Her liderin toplantıya kendisiyle birlikte cumhurbaşkanı adayı olsa iyi olacağını düşündüğü bir başkasını daha götürmesi teklifiydi bu.

Toplantı yeni yüzler ve yeni fikirlerle daha zengin bir görüntüye kavuşabilir, partilerin kitlelerine farklı seçenekler üzerinde de düşünüldüğü umudu verilebilirdi.

O teklifim duyulmadı bile.

Bundan liderlerin tekliflere açık olmadığı sonucunu çıkarmıştım.

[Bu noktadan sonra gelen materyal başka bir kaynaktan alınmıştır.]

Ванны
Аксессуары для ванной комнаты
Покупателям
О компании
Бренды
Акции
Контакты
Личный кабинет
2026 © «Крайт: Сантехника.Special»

Yine de bir teklifte daha bulunacağım: İllâ tek bir isimle seçmen karşısına çıkma takıntısından vazgeçip seçimin ilk turuna birden fazla adayla gidilmesini sağlasınlar. İsteyen her parti ya genel başkanını ya da belirleyecekleri bir başka ismi aday olarak seçmen karşısına çıkarsın. İlk turda rahatlıkla oyunu kullanabileceği adaya oy verme imkanı bulmuş seçmenler, ittifaktan hangi aday adayı ikinci tura kalmayı başarırsa, ona oy vermekte daha az zorlanacaklardır.

Kampanya sırasında saldırıların tek bir hedefi olmamasını da sağlar bu yöntem.

Daha demokratik bir seçim süreci yaşanması da bu yöntemin artı yararı olur.

İllâ kendilerinden birini -CHP’de liderlerini- aday görmek isteyenler de bu arzularına kavuşmuş olurlar.

Cumhurbaşkanı mümkün olan en demokratik yolla seçilmeli.